▸ **Supplied records**:
——————————
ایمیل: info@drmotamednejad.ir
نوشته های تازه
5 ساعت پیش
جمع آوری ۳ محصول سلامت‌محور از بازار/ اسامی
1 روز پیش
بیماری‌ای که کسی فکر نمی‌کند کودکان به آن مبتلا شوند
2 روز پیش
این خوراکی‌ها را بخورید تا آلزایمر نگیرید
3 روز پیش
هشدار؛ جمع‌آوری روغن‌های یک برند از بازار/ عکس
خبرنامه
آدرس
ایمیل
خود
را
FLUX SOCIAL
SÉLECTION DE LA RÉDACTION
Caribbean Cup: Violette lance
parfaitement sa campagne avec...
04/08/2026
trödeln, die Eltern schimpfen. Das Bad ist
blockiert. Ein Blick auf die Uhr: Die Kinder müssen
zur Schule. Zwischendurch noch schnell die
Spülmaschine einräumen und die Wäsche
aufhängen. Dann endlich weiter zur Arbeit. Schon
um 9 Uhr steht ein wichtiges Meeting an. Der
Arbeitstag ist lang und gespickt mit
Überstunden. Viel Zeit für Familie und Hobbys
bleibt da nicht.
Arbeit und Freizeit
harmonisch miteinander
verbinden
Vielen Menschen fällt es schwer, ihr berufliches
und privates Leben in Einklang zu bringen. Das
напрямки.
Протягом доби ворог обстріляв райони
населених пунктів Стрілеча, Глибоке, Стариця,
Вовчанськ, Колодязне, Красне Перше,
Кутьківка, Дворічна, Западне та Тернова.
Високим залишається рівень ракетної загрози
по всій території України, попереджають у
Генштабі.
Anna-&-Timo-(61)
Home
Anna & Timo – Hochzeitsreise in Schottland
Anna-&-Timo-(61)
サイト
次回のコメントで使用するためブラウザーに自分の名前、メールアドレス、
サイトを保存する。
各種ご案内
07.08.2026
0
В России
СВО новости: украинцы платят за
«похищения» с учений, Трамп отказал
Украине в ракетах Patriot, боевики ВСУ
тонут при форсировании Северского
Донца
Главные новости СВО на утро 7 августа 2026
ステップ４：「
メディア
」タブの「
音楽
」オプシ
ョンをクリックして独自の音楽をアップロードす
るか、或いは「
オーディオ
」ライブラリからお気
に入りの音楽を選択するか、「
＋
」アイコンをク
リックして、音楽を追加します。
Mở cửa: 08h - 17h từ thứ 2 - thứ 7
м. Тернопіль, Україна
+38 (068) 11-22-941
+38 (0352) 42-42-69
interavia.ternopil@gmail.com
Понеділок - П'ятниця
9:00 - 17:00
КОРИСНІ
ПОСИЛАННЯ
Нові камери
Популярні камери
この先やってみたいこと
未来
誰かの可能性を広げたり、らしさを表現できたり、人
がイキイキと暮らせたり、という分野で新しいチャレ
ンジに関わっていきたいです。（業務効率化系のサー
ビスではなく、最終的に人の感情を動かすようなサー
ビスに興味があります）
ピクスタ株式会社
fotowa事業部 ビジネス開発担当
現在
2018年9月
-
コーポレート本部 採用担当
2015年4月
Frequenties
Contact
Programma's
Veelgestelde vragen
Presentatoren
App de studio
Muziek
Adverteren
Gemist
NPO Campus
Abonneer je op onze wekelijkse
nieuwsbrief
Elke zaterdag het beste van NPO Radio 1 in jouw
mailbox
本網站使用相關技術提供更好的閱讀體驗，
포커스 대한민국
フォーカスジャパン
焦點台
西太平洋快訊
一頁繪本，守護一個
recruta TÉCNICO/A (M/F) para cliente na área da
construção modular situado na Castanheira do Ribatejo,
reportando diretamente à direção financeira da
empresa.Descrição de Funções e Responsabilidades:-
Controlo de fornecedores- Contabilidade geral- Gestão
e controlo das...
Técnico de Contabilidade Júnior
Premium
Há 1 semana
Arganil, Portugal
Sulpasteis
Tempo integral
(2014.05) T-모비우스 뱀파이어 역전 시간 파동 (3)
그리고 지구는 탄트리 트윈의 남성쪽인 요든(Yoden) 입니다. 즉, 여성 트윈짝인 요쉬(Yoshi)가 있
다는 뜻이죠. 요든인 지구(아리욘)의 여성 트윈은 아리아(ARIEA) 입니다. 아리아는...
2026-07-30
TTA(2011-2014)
——————————
▸ **Description of the task**: Every line that contains the string "آوری" should be copied from the records.

▸ **Answer to this problem**:
جمع آوری ۳ محصول سلامت‌محور از بازار/ اسامی
هشدار؛ جمع‌آوری روغن‌های یک برند از بازار/ عکس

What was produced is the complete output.